A Bogota, le directeur de la police colombienne, le général Oscar Naranjo, a indiqué samedi que cette interpellation marquait le commencement d'une série d'arrestations de personnes liées à la guérilla des Farc en Europe.
“Cette arrestation est le début d'une série d'arrestations qui auront lieu en Europe, surtout de personnes ayant des liens avec les Farc”, a déclaré le général Naranjo à la radio RCN de Bogota.
Selon le directeur de la police, la capture de Garcia Albert, qui, selon lui fait partie de la “commission internationale des Farc”, découle de l'exploitation d'informations retrouvées dans l'ordinateur du numéro deux de la guérilla, Raul Reyes, tué au cours d'une opération de l'armée colombienne en Equateur le 1er mars dernier.

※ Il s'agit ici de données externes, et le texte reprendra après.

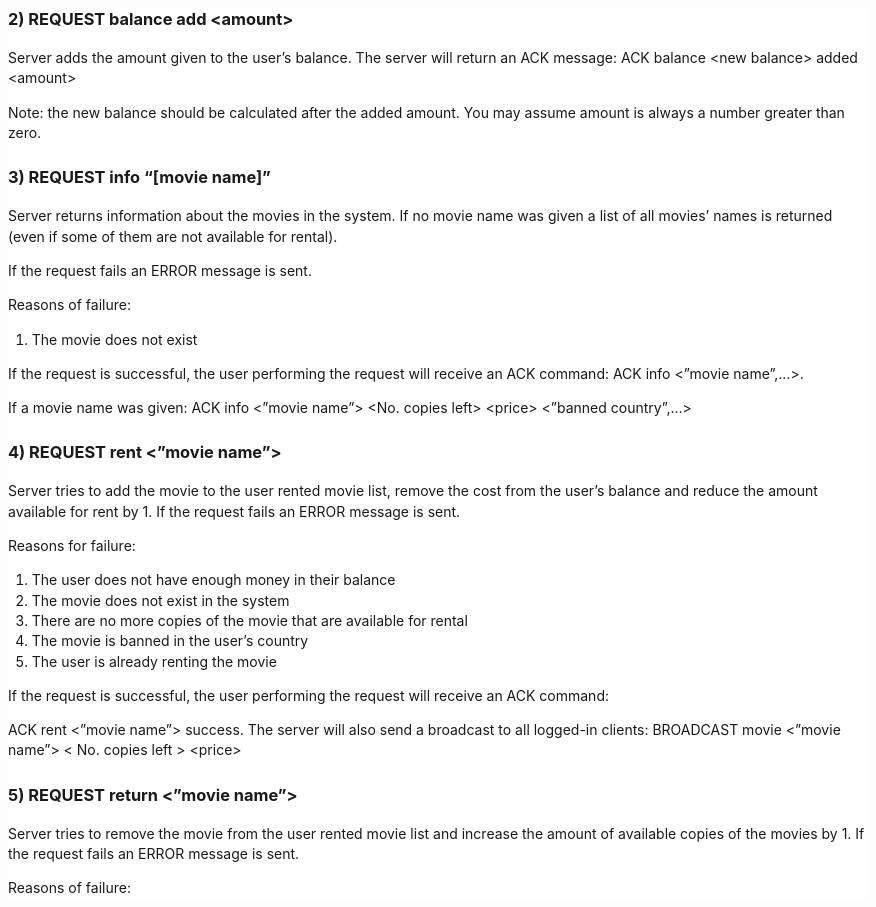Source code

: <h3>2) REQUEST balance add &lt;amount&gt;</h3>

Server adds the amount given to the user’s balance. The server will return an ACK message: ACK balance &lt;new balance&gt; added &lt;amount&gt;

Note: the new balance should be calculated after the added amount. You may assume amount is always a number greater than zero.

<h3>3) REQUEST info “[movie name]”</h3>

Server returns information about the movies in the system. If no movie name was given a list of all movies’ names is returned (even if some of them are not available for rental).

If the request fails an ERROR message is sent.

Reasons of failure:

<ol>

 <li>The movie does not exist</li>

</ol>

If the request is successful, the user performing the request will receive an ACK command: ACK info &lt;”movie name”,…&gt;.

If a movie name was given: ACK info &lt;”movie name”&gt; &lt;No. copies left&gt; &lt;price&gt; &lt;”banned country”,…&gt;

<h3>4) REQUEST rent &lt;”movie name”&gt;</h3>

Server tries to add the movie to the user rented movie list, remove the cost from the user’s balance and reduce the amount available for rent by 1. If the request fails an ERROR message is sent.

Reasons for failure:

<ol>

 <li>The user does not have enough money in their balance</li>

 <li>The movie does not exist in the system</li>

 <li>There are no more copies of the movie that are available for rental</li>

 <li>The movie is banned in the user’s country</li>

 <li>The user is already renting the movie</li>

</ol>

If the request is successful, the user performing the request will receive an ACK command:

ACK rent &lt;”movie name”&gt; success. The server will also send a broadcast to all logged-in clients: BROADCAST movie &lt;”movie name”&gt; &lt; No. copies left &gt; &lt;price&gt;

<h3>5) REQUEST return &lt;”movie name”&gt;</h3>

Server tries to remove the movie from the user rented movie list and increase the amount of available copies of the movies by 1. If the request fails an ERROR message is sent.

Reasons of failure:

<ol start="2">
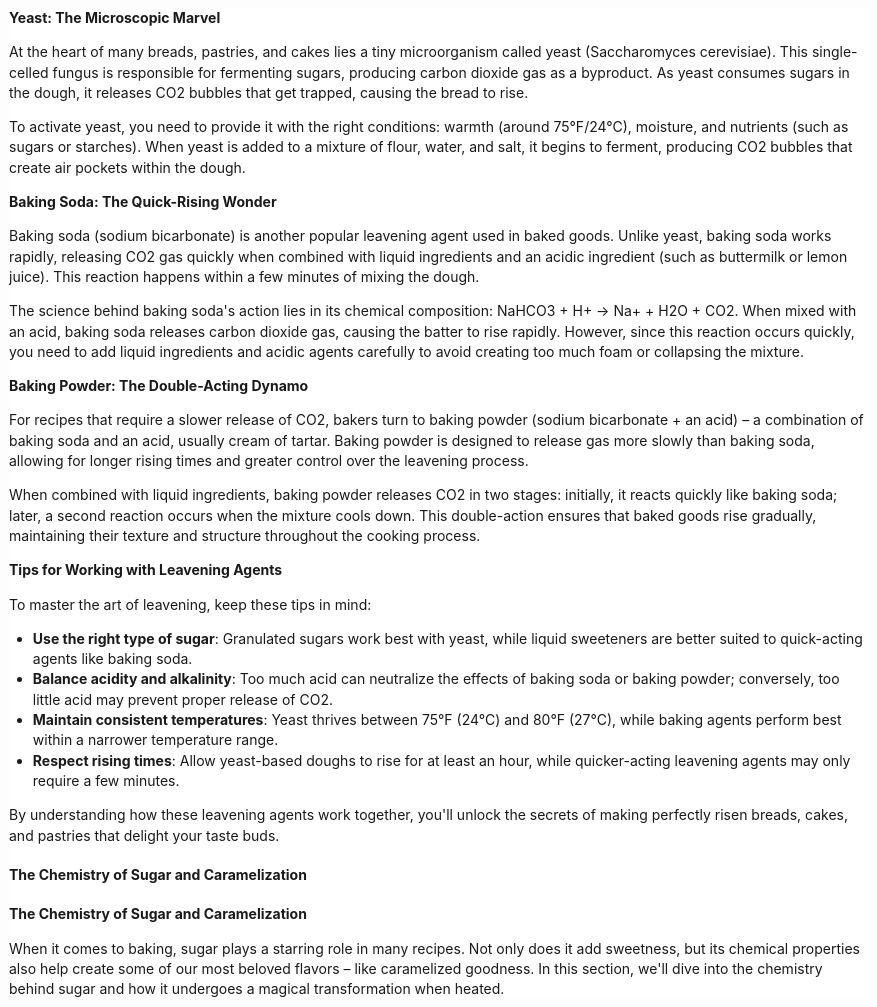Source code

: **Yeast: The Microscopic Marvel**

At the heart of many breads, pastries, and cakes lies a tiny microorganism called yeast (Saccharomyces cerevisiae). This single-celled fungus is responsible for fermenting sugars, producing carbon dioxide gas as a byproduct. As yeast consumes sugars in the dough, it releases CO2 bubbles that get trapped, causing the bread to rise.

To activate yeast, you need to provide it with the right conditions: warmth (around 75°F/24°C), moisture, and nutrients (such as sugars or starches). When yeast is added to a mixture of flour, water, and salt, it begins to ferment, producing CO2 bubbles that create air pockets within the dough.

**Baking Soda: The Quick-Rising Wonder**

Baking soda (sodium bicarbonate) is another popular leavening agent used in baked goods. Unlike yeast, baking soda works rapidly, releasing CO2 gas quickly when combined with liquid ingredients and an acidic ingredient (such as buttermilk or lemon juice). This reaction happens within a few minutes of mixing the dough.

The science behind baking soda's action lies in its chemical composition: NaHCO3 + H+ → Na+ + H2O + CO2. When mixed with an acid, baking soda releases carbon dioxide gas, causing the batter to rise rapidly. However, since this reaction occurs quickly, you need to add liquid ingredients and acidic agents carefully to avoid creating too much foam or collapsing the mixture.

**Baking Powder: The Double-Acting Dynamo**

For recipes that require a slower release of CO2, bakers turn to baking powder (sodium bicarbonate + an acid) – a combination of baking soda and an acid, usually cream of tartar. Baking powder is designed to release gas more slowly than baking soda, allowing for longer rising times and greater control over the leavening process.

When combined with liquid ingredients, baking powder releases CO2 in two stages: initially, it reacts quickly like baking soda; later, a second reaction occurs when the mixture cools down. This double-action ensures that baked goods rise gradually, maintaining their texture and structure throughout the cooking process.

**Tips for Working with Leavening Agents**

To master the art of leavening, keep these tips in mind:

*   **Use the right type of sugar**: Granulated sugars work best with yeast, while liquid sweeteners are better suited to quick-acting agents like baking soda.
*   **Balance acidity and alkalinity**: Too much acid can neutralize the effects of baking soda or baking powder; conversely, too little acid may prevent proper release of CO2.
*   **Maintain consistent temperatures**: Yeast thrives between 75°F (24°C) and 80°F (27°C), while baking agents perform best within a narrower temperature range.
*   **Respect rising times**: Allow yeast-based doughs to rise for at least an hour, while quicker-acting leavening agents may only require a few minutes.

By understanding how these leavening agents work together, you'll unlock the secrets of making perfectly risen breads, cakes, and pastries that delight your taste buds.

#### The Chemistry of Sugar and Caramelization
**The Chemistry of Sugar and Caramelization**

When it comes to baking, sugar plays a starring role in many recipes. Not only does it add sweetness, but its chemical properties also help create some of our most beloved flavors – like caramelized goodness. In this section, we'll dive into the chemistry behind sugar and how it undergoes a magical transformation when heated.
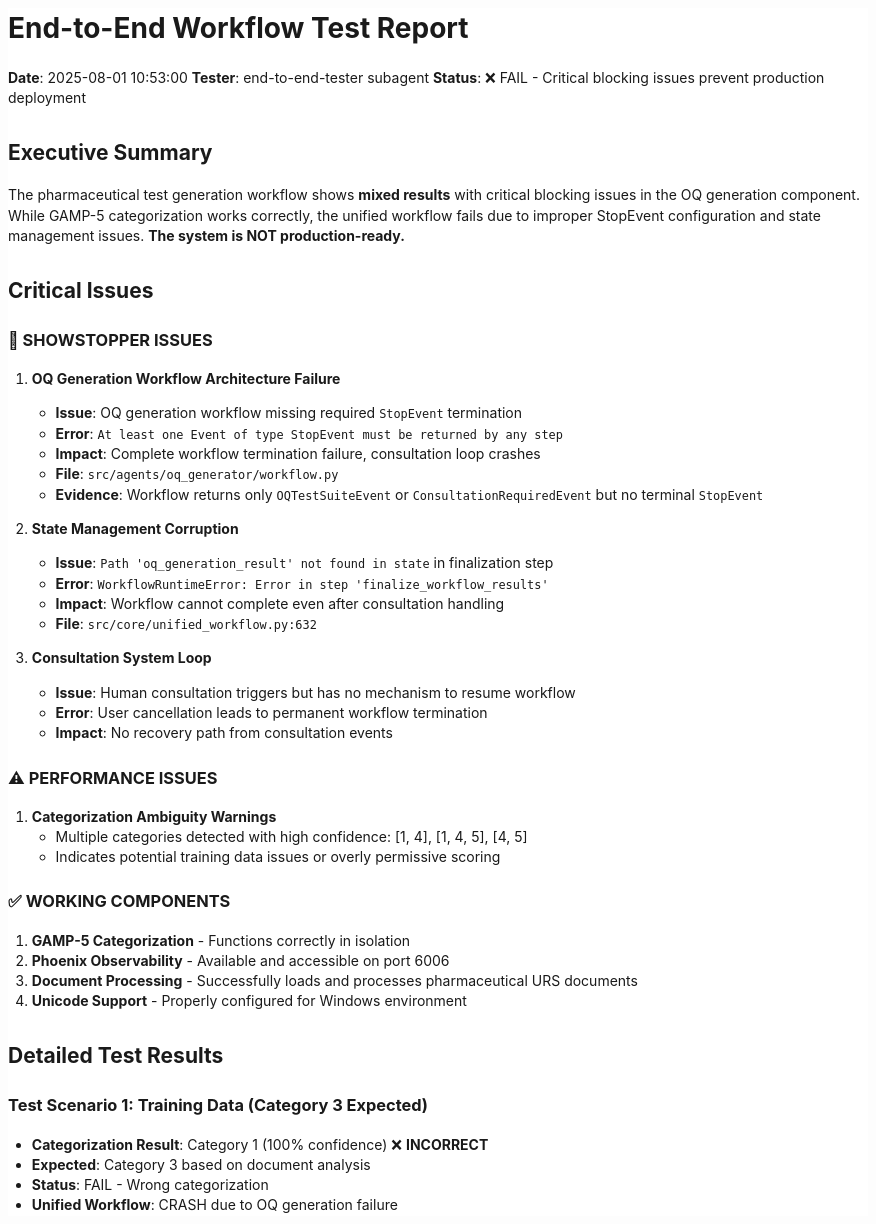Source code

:# End-to-End Workflow Test Report
**Date**: 2025-08-01 10:53:00
**Tester**: end-to-end-tester subagent
**Status**: ❌ FAIL - Critical blocking issues prevent production deployment

## Executive Summary
The pharmaceutical test generation workflow shows **mixed results** with critical blocking issues in the OQ generation component. While GAMP-5 categorization works correctly, the unified workflow fails due to improper StopEvent configuration and state management issues. **The system is NOT production-ready.**

## Critical Issues

### 🚨 SHOWSTOPPER ISSUES
1. **OQ Generation Workflow Architecture Failure**
   - **Issue**: OQ generation workflow missing required `StopEvent` termination
   - **Error**: `At least one Event of type StopEvent must be returned by any step`
   - **Impact**: Complete workflow termination failure, consultation loop crashes
   - **File**: `src/agents/oq_generator/workflow.py`
   - **Evidence**: Workflow returns only `OQTestSuiteEvent` or `ConsultationRequiredEvent` but no terminal `StopEvent`

2. **State Management Corruption**
   - **Issue**: `Path 'oq_generation_result' not found in state` in finalization step
   - **Error**: `WorkflowRuntimeError: Error in step 'finalize_workflow_results'`
   - **Impact**: Workflow cannot complete even after consultation handling
   - **File**: `src/core/unified_workflow.py:632`

3. **Consultation System Loop**
   - **Issue**: Human consultation triggers but has no mechanism to resume workflow
   - **Error**: User cancellation leads to permanent workflow termination
   - **Impact**: No recovery path from consultation events

### ⚠️ PERFORMANCE ISSUES
1. **Categorization Ambiguity Warnings**
   - Multiple categories detected with high confidence: [1, 4], [1, 4, 5], [4, 5]
   - Indicates potential training data issues or overly permissive scoring

### ✅ WORKING COMPONENTS
1. **GAMP-5 Categorization** - Functions correctly in isolation
2. **Phoenix Observability** - Available and accessible on port 6006
3. **Document Processing** - Successfully loads and processes pharmaceutical URS documents
4. **Unicode Support** - Properly configured for Windows environment

## Detailed Test Results

### Test Scenario 1: Training Data (Category 3 Expected)
- **Categorization Result**: Category 1 (100% confidence) ❌ **INCORRECT**
- **Expected**: Category 3 based on document analysis
- **Status**: FAIL - Wrong categorization
- **Unified Workflow**: CRASH due to OQ generation failure
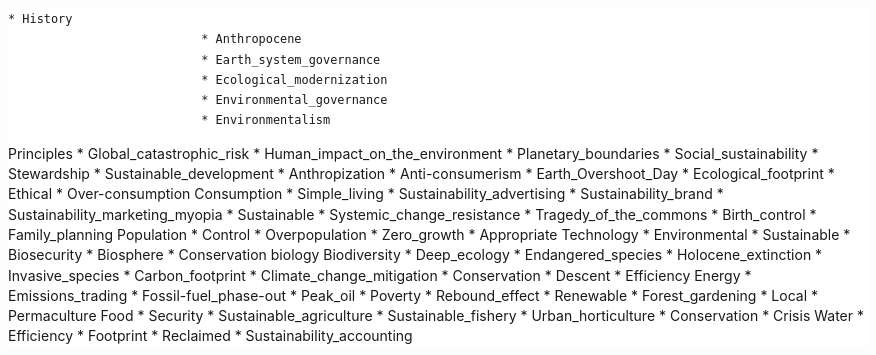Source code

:     * History
                               * Anthropocene
                               * Earth_system_governance
                               * Ecological_modernization
                               * Environmental_governance
                               * Environmentalism
Principles                     * Global_catastrophic_risk
                               * Human_impact_on_the_environment
                               * Planetary_boundaries
                               * Social_sustainability
                               * Stewardship
                               * Sustainable_development
                               * Anthropization
                               * Anti-consumerism
                               * Earth_Overshoot_Day
                               * Ecological_footprint
                               * Ethical
                               * Over-consumption
Consumption                    * Simple_living
                               * Sustainability_advertising
                               * Sustainability_brand
                               * Sustainability_marketing_myopia
                               * Sustainable
                               * Systemic_change_resistance
                               * Tragedy_of_the_commons
                               * Birth_control
                               * Family_planning
Population                     * Control
                               * Overpopulation
                               * Zero_growth
                               * Appropriate
Technology                     * Environmental
                               * Sustainable
                               * Biosecurity
                               * Biosphere
                               * Conservation biology
Biodiversity                   * Deep_ecology
                               * Endangered_species
                               * Holocene_extinction
                               * Invasive_species
                               * Carbon_footprint
                               * Climate_change_mitigation
                               * Conservation
                               * Descent
                               * Efficiency
Energy                         * Emissions_trading
                               * Fossil-fuel_phase-out
                               * Peak_oil
                               * Poverty
                               * Rebound_effect
                               * Renewable
                               * Forest_gardening
                               * Local
                               * Permaculture
Food                           * Security
                               * Sustainable_agriculture
                               * Sustainable_fishery
                               * Urban_horticulture
                               * Conservation
                               * Crisis
Water                          * Efficiency
                               * Footprint
                               * Reclaimed
                               * Sustainability_accounting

“Nous espérons (de nouvelles arrestations) grâce à l'exploitation des données qui se trouvent dans l'ordinateur de Reyes qui contient un nombre significatif de noms de personnes résidant à l'étranger, certaines Européennes et d'autres Colombiennes”, a ajouté le général Naranjo.
Le chef de la police colombienne a précisé que cette arrestation était “le fruit d'une collaboration étroite entre les polices de Colombie et d'Espagne” dans le cadre de la lutte antiterroriste.